A multidisciplinary team of MIT researchers has built a new analog processor that can mimic synapses. The catch is that they have pushed the speed limits to make it synapse 1 million times faster than the human brain in a more energy-efficient manner. They employed a functional ‘inorganic material’ in the fabrication process to enable devices to run faster than the previous version they developed.
The newly developed inorganic material is compatible with standard fabrication techniques and can be integrated into commercial computing hardware like resistors for deep-learning applications. These programmable resistors exponentially increase the speed of training a neural network and fabricating devices even at the nanometer scale.

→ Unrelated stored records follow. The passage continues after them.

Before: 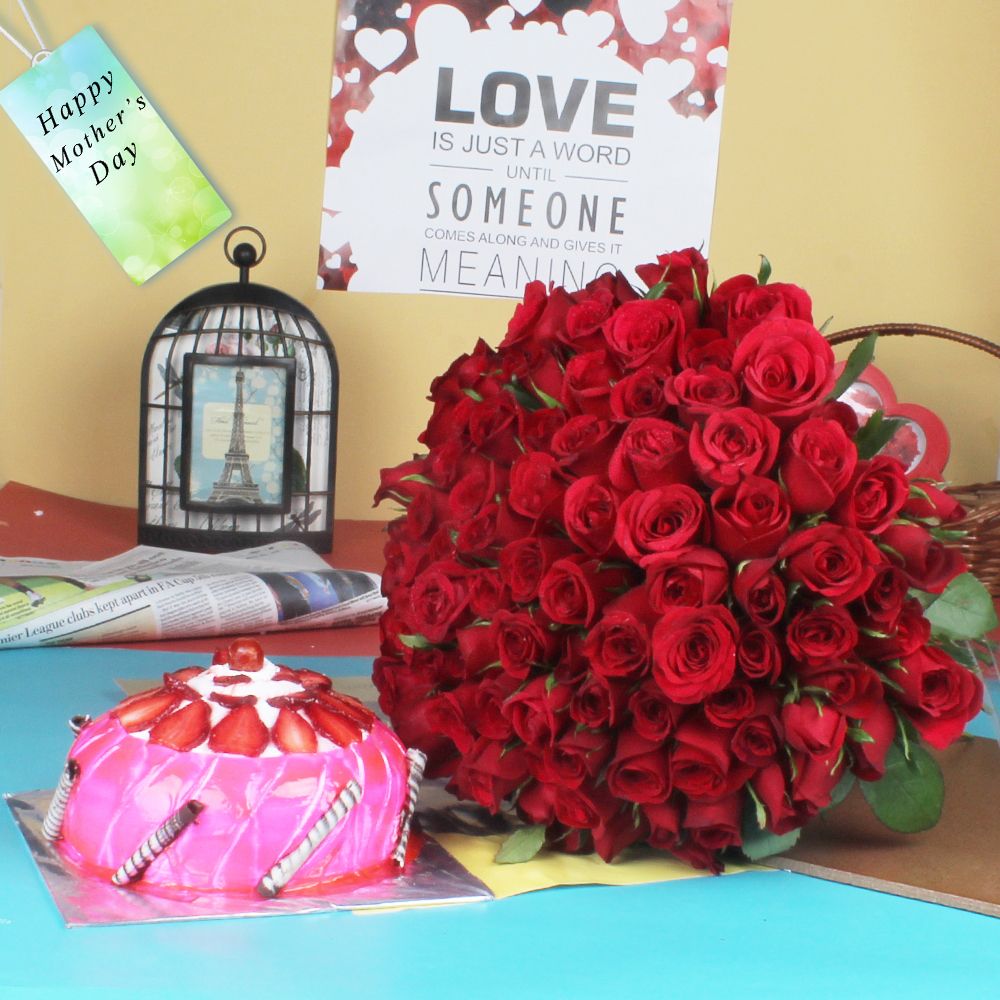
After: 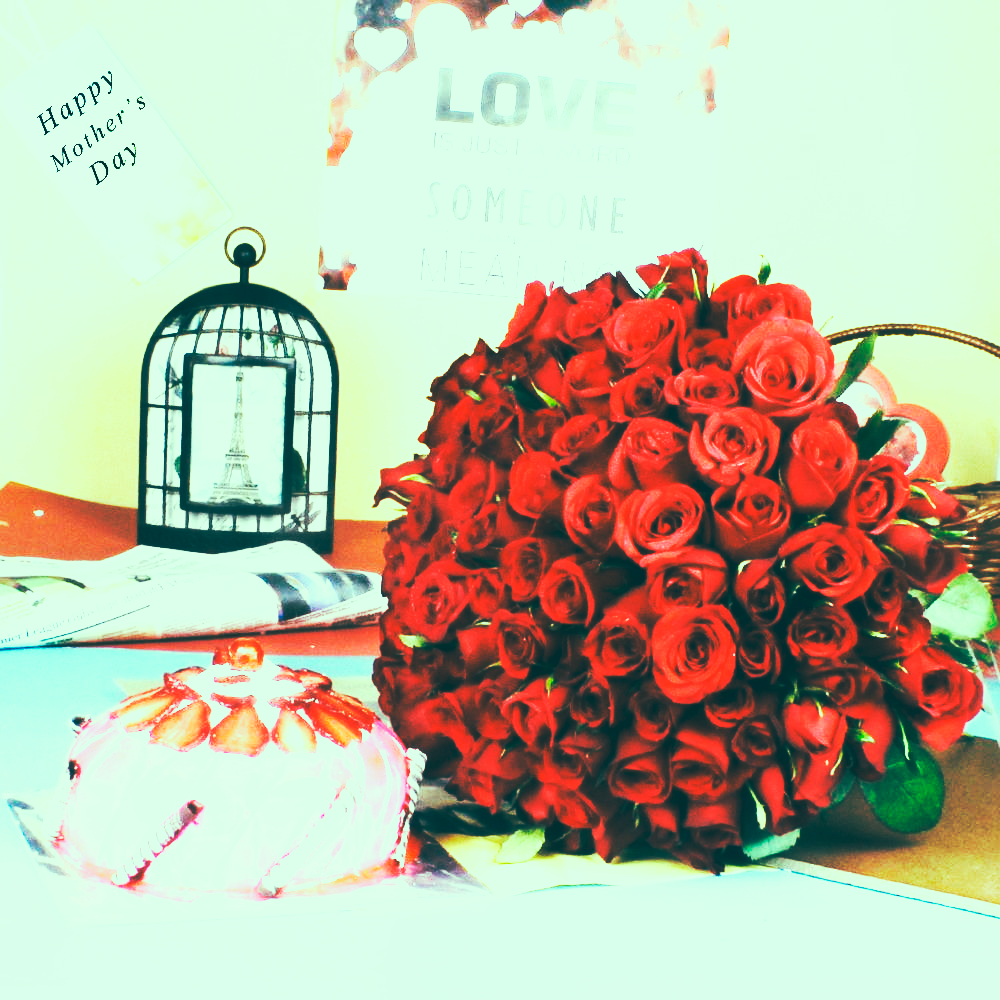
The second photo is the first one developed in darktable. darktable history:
base curve: curves: ch0 [(0, 0.015) (0.085, 0.116) (0.134, 0.298) (0.19, 0.545) (0.296, 0.764) (0.599, 0.982) (1, 1)], preserve colors none
color correction: highlights a* -20.08, highlights b* 9.8, shadows a* -20.4, shadows b* -10.76
tone equalizer: -8 EV -0.75 EV, -7 EV -0.7 EV, -6 EV -0.6 EV, -5 EV -0.4 EV, -3 EV 0.4 EV, -2 EV 0.6 EV, -1 EV 0.7 EV, +0 EV 0.75 EV, edges refinement/feathering 500, mask exposure compensation -1.57 EV, preserve details no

Senior author Jesus A. del Alamo, the Donner Professor in MIT’s Department of Electrical Engineering and Computer Science (EECS), explained that the working mechanism of the device was based on the “electrochemical insertion of the proton into an insulating oxide to modulate its electronic conductivity.”
Such devices are the essential foundations in analog deep learning. Scientists can create a network of analog artificial “neurons” and “synapses” by repeating arrays of programmable resistors.
Senior author Ju Li, the Battelle Energy Alliance Professor of Nuclear Science and Engineering, said that the potential of action in biological cells rises and falls with a timescale of milliseconds since the voltage difference of about 0.1 volts is constrained by the stability of water. He added, “Here, we apply up to 10 volts across a special solid glass film of nanoscale thickness that conducts protons, without permanently damaging it. And the stronger the field, the faster the ionic devices.”
The future will see more such developments as analog deep learning is quicker and more energy-efficient.